The future is "smart everything"

Lastly, there were some updates to NVIDIA's edge AI and robotics platform EGX and the autonomous vehicle platform AGX -- both of which are also mostly contained in the data center business segment.

Trillions of devices will eventually be operating around the world, connected to a network, and creating and processing data. Data centers will generate the AI algorithms, and then push that intelligence to devices located remotely around the globe -- known as the "smart everything" revolution, versus the smartphone revolution that started a little over a decade ago. Many of these devices and sensors will be on all the time, and data centers will need to be located close to the action in the field for quick response. The EGX platform was designed as a compact unit with an NVIDIA GPU and Mellanox networking hardware. Think of it like a mini cloud data center for embedment in any device.

Factory automation and quality control and distribution centers are early use cases for EGX. Huang mentioned partnerships with Ericsson (NASDAQ:ERIC) to power 5G network hardware, and BMW (OTC:BMWYY) chose NVIDIA EGX to power its new auto manufacturing processes. As I've discussed in the past, the U.S. Postal Service is also using EGX to sort the mail. Between cloud and the intelligent edge, the opportunity in the decades ahead is massive.  

Last but not least was the AGX platform for autonomous cars, which is being streamlined and is now using NVIDIA's Ampere chip architecture found in the other data center chip designs. NVIDIA's idea here is to start thinking of not just the car, but rather the automation of everything that moves -- from delivery robots to taxis to public transit shuttles. This is a massive industry that encompasses trillions of dollars of spending each year. In my opinion, it's why big tech hasn't started making vehicles (or acquired an automaker) as many investors have speculated they might. The industry is so massive that controlling the most profitable part of the future of transportation and selling to all of the manufacturers just makes more economic sense. AGX chip designs and software stacks are open for all of NVIDIA's partners to use -- from vehicle manufacturers to parts makers to autonomous vehicle software start-ups.  

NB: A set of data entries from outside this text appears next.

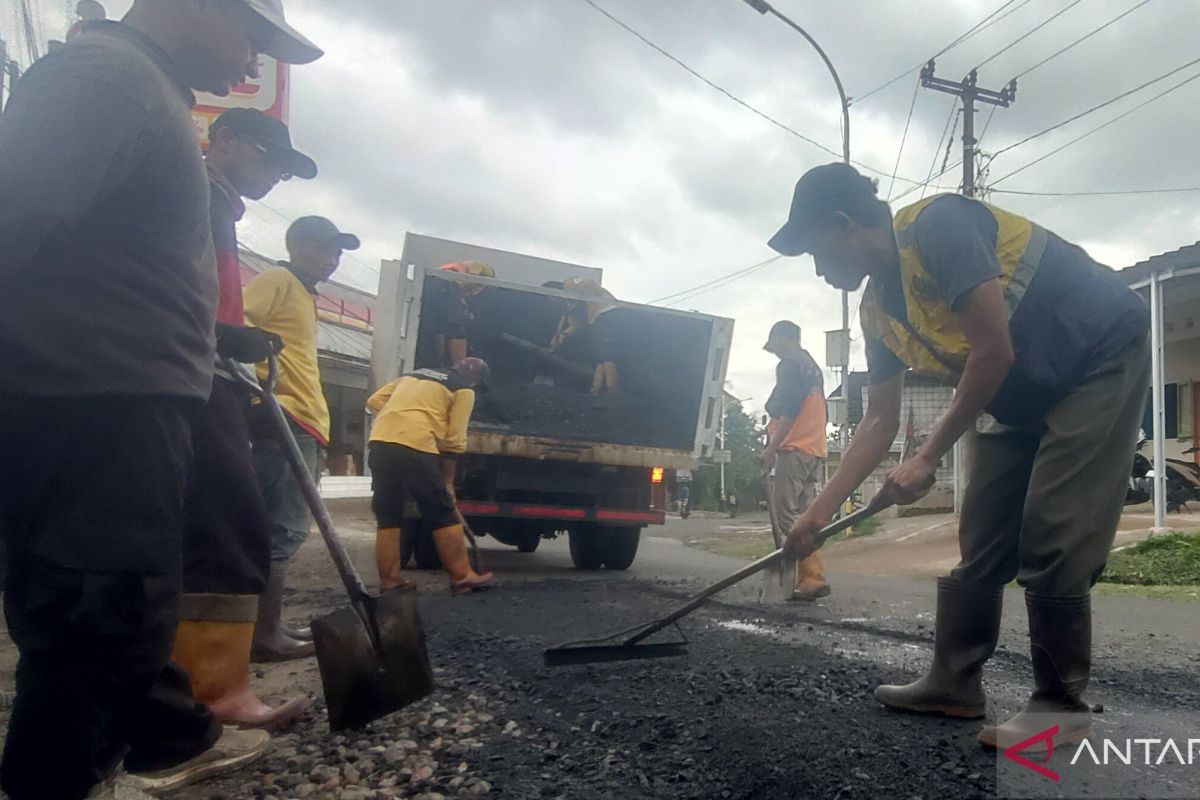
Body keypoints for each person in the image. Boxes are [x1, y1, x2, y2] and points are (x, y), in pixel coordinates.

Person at [0, 0, 320, 797]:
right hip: (93, 399)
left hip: (125, 396)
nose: (253, 65)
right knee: (97, 618)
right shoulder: (106, 79)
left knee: (119, 610)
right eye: (250, 35)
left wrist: (211, 344)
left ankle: (155, 745)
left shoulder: (145, 89)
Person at [767, 163, 1149, 751]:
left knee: (1053, 528)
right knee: (985, 528)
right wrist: (815, 517)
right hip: (1019, 387)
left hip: (1093, 356)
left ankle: (1060, 704)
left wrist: (928, 456)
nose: (818, 271)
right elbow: (878, 420)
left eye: (815, 253)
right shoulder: (877, 312)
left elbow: (992, 349)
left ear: (843, 225)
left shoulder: (938, 227)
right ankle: (955, 683)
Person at [172, 108, 319, 732]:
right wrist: (223, 338)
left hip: (211, 377)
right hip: (194, 377)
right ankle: (214, 693)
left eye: (283, 171)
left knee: (222, 531)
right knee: (225, 533)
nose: (274, 176)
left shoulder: (218, 203)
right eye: (269, 157)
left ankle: (203, 685)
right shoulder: (195, 192)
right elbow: (181, 288)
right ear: (223, 139)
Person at [243, 216, 359, 661]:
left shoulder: (304, 295)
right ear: (296, 245)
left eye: (337, 253)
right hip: (284, 418)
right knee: (282, 528)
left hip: (302, 421)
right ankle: (264, 636)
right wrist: (259, 393)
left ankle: (268, 626)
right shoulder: (276, 280)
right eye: (324, 249)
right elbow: (235, 331)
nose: (332, 261)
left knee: (283, 526)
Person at [367, 358, 495, 594]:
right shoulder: (464, 389)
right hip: (416, 446)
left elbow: (374, 401)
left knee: (389, 513)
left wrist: (399, 417)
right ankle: (462, 575)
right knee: (441, 510)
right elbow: (454, 440)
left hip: (380, 442)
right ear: (476, 379)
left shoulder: (414, 375)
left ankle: (390, 580)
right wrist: (448, 481)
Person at [760, 320, 830, 600]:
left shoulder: (789, 364)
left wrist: (771, 449)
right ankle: (806, 576)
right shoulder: (811, 365)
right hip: (814, 449)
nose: (774, 352)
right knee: (804, 515)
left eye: (774, 345)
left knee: (787, 515)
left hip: (794, 449)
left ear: (781, 337)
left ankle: (813, 576)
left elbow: (790, 409)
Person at [420, 261, 495, 368]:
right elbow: (456, 332)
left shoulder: (436, 283)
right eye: (478, 286)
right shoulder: (450, 290)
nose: (475, 292)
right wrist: (461, 373)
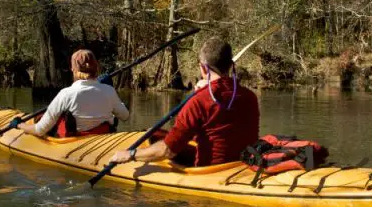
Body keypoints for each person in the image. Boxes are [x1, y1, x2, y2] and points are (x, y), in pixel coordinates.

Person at [108, 37, 259, 167]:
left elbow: (168, 150)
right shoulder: (250, 96)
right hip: (242, 165)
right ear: (231, 66)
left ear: (203, 68)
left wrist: (132, 154)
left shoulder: (198, 101)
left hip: (210, 172)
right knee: (156, 133)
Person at [17, 49, 129, 137]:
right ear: (96, 68)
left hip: (76, 141)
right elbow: (125, 116)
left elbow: (40, 130)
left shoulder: (66, 94)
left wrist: (20, 125)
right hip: (103, 137)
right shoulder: (108, 90)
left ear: (73, 69)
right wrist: (109, 91)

Besides the massive and still fast-growing scale of NVIDIA's reach in the world of tech, there is one final point I'd make about this year's conference. NVIDIA is certainly still a GPU designer, one especially rooted in gaming. However, over the years focus has shifted to software development. The aim is to make a developer's life easier and focused on innovation and creating new uses for NVIDIA's wares, rather than being stuck writing time-intensive basic code. And the software NVIDIA is making available is complex and leading the charge on multiple technology fronts -- from healthcare to communications to manufacturing operations. More than just a basic semiconductor stock, this is an innovation engine creating massive opportunity for itself, and that's the reason this is part of my core portfolio holding for the long term.